Accelerate sees only one GPU on multi-GPU Sagemaker instance

Hello,
I am trying to use Accelerate on Sagemaker training instance (p3.8xlarge) with 4 GPUs, in the hope that Accelerate can automatically leverage the multiple GPU, but it seems it can’t detect them.
so, while setting up HuggingFace estimator for the Sagemaker instance, I can set the distribution parameter as

distribution = {
    
        'pytorchddp': {'enabled': True }
}

,
and use it in HF estimator:

pytorch_estimator = HuggingFace(entry_point='my_script.py',
                            role=role,
                            instance_count=1,
                            instance_type='ml.p3.8xlarge',
                            py_version='py38',
                            pytorch_version="1.10.2",
                            transformers_version="4.17.0",
                            volume_size=60,
                            source_dir= '/my_path/',
                            tags = aws_tags,
                            max_run=3*24 * 60 * 60,
                           distribution = distribution,
                            output_path = "s3://my_s3/output",
                            checkpoint_s3_uri=checkpoint_s3_bucket,
                            checkpoint_local_path=checkpoint_local_path
                           )

inside “my_script.py” I can verify if PyTorch can see all the GPUs:

import torch
available_gpus = [torch.cuda.device(i) for i in range(torch.cuda.device_count())]
print(available_gpus)

and indeed I can see there are 4 GPUs from the output:
[<torch.cuda.device object at 0x7f479f0b8820>, <torch.cuda.device object at 0x7f479f0b8760>, <torch.cuda.device object at 0x7f479f0b87c0>, <torch.cuda.device object at 0x7f479f0b8730>]
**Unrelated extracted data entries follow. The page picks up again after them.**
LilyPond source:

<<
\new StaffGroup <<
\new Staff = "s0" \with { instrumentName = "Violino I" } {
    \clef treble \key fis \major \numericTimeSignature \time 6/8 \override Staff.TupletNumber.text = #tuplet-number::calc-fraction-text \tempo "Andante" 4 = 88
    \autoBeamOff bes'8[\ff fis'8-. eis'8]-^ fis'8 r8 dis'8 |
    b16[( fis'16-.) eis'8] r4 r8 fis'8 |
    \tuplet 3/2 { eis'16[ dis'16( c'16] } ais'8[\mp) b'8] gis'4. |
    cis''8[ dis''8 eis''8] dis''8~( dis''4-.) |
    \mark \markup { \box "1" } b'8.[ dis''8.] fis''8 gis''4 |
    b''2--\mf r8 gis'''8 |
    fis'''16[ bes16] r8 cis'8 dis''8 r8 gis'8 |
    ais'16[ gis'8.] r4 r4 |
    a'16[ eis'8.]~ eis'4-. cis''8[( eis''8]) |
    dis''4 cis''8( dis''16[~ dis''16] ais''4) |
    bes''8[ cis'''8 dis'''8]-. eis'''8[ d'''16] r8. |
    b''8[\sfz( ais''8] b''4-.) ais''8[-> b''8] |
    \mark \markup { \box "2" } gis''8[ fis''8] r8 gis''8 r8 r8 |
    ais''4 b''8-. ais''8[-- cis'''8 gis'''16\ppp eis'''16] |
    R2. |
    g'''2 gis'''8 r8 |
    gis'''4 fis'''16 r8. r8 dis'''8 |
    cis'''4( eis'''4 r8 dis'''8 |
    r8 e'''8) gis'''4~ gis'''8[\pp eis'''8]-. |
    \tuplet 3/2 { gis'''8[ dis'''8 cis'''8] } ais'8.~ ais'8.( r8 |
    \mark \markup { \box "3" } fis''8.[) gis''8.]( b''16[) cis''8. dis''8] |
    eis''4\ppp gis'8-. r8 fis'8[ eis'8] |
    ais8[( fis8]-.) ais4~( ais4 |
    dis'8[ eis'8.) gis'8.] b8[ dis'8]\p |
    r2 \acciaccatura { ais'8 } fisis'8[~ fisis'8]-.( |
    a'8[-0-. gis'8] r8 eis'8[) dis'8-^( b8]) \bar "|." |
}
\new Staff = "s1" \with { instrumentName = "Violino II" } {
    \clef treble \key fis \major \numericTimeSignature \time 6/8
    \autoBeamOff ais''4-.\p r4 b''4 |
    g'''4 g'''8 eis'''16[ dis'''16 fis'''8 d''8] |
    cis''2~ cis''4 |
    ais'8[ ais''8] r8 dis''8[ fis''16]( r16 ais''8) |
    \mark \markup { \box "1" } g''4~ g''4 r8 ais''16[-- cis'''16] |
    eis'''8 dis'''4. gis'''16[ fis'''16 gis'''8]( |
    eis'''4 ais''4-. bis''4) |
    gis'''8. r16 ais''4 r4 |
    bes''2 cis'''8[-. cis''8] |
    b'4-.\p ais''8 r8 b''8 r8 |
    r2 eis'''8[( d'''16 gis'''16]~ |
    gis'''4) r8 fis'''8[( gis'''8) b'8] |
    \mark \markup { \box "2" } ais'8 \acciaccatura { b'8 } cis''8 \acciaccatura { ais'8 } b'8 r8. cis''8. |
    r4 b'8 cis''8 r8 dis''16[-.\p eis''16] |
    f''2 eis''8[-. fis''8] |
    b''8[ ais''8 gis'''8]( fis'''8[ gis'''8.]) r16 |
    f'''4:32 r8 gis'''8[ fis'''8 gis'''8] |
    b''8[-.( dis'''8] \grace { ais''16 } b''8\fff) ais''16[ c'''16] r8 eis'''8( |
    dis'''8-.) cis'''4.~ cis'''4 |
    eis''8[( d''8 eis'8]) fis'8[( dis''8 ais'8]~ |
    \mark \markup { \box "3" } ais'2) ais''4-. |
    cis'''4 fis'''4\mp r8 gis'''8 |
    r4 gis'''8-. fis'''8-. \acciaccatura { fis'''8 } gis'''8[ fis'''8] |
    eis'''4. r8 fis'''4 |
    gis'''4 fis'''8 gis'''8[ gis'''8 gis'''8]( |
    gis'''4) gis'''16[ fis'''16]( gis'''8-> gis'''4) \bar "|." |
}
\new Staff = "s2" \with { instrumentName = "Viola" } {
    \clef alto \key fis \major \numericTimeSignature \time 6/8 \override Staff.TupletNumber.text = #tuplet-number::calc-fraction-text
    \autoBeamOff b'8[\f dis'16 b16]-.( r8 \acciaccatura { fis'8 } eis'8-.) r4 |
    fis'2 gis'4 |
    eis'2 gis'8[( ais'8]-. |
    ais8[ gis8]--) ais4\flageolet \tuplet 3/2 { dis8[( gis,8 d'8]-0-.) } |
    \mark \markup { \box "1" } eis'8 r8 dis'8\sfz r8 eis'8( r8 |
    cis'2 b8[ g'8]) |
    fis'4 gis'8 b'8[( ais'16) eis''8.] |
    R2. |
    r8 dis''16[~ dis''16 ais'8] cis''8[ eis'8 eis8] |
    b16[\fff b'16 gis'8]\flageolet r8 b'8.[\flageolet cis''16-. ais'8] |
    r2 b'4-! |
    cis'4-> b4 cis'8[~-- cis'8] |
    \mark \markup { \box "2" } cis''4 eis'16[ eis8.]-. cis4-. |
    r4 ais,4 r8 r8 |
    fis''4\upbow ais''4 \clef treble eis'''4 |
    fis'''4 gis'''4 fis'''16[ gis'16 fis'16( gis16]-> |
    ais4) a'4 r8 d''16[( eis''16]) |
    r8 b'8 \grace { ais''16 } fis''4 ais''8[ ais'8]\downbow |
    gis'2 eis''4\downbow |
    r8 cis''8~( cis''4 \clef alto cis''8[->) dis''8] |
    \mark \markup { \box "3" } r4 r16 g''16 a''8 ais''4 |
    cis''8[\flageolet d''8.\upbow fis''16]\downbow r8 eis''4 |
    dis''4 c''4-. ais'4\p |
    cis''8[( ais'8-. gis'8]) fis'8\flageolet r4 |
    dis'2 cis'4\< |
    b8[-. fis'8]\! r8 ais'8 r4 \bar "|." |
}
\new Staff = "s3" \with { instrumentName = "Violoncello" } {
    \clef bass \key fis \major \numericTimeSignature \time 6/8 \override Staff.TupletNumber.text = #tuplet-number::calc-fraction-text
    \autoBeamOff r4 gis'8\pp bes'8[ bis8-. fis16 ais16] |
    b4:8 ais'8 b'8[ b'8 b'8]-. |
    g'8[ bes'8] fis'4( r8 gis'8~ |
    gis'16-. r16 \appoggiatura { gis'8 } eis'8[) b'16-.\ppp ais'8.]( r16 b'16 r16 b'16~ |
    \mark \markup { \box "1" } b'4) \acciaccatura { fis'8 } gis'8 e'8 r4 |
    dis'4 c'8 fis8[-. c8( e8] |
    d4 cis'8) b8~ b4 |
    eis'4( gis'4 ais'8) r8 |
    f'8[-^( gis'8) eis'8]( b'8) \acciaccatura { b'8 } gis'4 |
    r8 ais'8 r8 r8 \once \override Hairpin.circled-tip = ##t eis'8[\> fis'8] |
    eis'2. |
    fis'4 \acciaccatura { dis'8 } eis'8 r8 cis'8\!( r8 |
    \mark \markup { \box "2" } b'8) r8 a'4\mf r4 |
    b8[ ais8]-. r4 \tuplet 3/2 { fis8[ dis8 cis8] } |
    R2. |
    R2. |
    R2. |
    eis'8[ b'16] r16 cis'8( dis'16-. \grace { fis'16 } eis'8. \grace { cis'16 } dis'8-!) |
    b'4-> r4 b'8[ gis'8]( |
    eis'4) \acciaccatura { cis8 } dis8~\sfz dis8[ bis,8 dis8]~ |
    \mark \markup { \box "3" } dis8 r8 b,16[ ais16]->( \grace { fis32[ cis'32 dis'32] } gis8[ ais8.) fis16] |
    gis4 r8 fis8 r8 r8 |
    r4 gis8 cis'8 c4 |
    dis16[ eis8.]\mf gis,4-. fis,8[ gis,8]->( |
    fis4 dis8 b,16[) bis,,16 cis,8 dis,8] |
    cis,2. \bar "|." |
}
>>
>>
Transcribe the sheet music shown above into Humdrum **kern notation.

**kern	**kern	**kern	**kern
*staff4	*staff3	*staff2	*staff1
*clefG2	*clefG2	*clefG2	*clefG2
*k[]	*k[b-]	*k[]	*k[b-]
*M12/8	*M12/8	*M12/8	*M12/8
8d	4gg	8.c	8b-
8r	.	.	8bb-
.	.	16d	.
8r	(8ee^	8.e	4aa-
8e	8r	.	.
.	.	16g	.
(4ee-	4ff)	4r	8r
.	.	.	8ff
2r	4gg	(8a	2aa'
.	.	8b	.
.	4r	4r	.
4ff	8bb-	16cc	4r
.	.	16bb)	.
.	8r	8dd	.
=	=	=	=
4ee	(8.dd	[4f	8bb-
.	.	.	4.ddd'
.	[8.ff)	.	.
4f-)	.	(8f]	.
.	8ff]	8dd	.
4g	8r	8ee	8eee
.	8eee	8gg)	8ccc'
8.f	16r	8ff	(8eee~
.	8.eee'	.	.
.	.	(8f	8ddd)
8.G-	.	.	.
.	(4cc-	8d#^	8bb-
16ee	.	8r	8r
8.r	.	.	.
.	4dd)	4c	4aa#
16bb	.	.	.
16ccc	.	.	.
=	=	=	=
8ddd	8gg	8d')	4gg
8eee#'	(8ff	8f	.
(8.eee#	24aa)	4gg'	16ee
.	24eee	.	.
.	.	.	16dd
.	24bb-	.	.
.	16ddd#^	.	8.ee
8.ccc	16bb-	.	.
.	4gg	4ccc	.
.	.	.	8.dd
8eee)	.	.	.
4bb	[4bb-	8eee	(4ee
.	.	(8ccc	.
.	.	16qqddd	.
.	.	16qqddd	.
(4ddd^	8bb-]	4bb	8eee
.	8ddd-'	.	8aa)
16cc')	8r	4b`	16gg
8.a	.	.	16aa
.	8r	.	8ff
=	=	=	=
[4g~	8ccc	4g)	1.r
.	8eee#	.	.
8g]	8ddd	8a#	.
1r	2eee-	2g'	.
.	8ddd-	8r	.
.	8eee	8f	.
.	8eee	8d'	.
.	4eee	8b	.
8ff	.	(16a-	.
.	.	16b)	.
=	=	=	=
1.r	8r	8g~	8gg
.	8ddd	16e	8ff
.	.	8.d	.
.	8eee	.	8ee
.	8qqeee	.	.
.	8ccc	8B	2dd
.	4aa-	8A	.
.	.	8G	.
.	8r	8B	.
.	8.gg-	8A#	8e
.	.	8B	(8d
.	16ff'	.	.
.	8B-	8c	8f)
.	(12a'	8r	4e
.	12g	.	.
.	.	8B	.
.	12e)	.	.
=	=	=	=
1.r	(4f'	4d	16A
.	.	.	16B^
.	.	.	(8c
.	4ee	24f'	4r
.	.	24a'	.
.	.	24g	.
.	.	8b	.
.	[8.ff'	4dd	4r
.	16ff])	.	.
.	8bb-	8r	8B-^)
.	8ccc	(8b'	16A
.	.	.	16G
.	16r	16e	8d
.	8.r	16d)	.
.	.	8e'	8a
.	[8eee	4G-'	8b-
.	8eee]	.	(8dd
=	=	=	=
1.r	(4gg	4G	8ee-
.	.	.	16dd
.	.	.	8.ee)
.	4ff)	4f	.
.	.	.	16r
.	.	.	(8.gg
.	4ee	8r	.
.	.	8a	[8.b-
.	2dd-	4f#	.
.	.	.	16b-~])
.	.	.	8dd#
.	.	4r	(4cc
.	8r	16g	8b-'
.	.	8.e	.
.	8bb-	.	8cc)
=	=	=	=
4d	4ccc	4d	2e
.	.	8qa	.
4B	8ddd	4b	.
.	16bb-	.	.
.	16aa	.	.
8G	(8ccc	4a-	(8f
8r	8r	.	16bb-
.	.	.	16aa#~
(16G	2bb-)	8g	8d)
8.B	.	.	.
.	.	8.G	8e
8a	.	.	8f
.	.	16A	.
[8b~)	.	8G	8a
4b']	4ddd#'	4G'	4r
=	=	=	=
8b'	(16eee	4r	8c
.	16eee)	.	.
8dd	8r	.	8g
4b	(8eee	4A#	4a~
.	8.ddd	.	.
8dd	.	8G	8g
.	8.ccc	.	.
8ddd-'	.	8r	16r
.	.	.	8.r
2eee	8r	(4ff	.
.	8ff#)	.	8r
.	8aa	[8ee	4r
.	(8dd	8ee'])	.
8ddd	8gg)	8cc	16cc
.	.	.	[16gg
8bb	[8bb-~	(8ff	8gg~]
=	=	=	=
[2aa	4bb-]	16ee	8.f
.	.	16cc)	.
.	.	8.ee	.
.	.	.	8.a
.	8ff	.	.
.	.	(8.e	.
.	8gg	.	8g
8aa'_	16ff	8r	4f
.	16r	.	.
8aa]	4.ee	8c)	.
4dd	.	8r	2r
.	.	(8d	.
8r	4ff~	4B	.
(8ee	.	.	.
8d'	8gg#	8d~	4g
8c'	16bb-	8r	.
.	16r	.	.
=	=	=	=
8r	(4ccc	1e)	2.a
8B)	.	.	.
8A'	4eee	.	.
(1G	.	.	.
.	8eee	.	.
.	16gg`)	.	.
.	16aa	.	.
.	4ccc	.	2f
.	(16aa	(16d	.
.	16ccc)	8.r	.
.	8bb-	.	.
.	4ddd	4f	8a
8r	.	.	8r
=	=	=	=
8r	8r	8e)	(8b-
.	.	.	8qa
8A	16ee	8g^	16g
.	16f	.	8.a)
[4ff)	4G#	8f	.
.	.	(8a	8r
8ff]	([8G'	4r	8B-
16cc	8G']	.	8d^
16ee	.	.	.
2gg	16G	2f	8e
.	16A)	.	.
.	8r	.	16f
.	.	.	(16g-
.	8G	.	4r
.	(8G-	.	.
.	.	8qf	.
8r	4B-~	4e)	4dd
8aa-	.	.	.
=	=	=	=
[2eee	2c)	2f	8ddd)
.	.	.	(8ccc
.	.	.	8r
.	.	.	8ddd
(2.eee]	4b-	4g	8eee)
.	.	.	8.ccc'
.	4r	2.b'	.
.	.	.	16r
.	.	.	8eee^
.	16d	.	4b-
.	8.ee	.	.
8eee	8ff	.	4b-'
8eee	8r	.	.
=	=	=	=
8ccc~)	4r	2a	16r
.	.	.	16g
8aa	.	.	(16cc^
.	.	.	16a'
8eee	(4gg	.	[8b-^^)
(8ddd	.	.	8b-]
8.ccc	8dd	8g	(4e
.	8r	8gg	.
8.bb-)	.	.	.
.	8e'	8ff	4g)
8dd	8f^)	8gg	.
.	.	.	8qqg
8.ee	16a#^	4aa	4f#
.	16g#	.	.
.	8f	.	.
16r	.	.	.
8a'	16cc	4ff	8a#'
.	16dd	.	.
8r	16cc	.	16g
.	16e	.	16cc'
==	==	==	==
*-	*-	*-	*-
however, I then set up Accelerate, and let it print out the available processes it sees,

accelerator = Accelerator(mixed_precision=args.mixed_precision)
...
print("Accelerator has determined the num processes to be: ", accelerator.num_processes)

and it sees only 1:
“Accelerator has determined the num processes to be: 1”

This is further corroborate by the fact that running the same training code on a p3.2xlarge instance takes as much time as on this p3.8xlarge instance, i.e., only one GPU is working (presumably because Accelerate only sees one GPU).
So my question is: is there some special way to make Accelerate aware of all the GPUs in a Sagemaker instance? There were some similar discussion on Github(Cannot run distributed training on sagemaker · Issue #492 · huggingface/accelerate · GitHub) and I thought the issue was resolved…
Thanks!

Hello @alexcarterkarsus,

Are you following this notebooks/sagemaker/22_accelerate_sagemaker_examples at main · huggingface/notebooks · GitHub

You might be launching or using the integration in wrong way. Please refer the above repo for concrete examples and try running them and then adapting it for your usecases.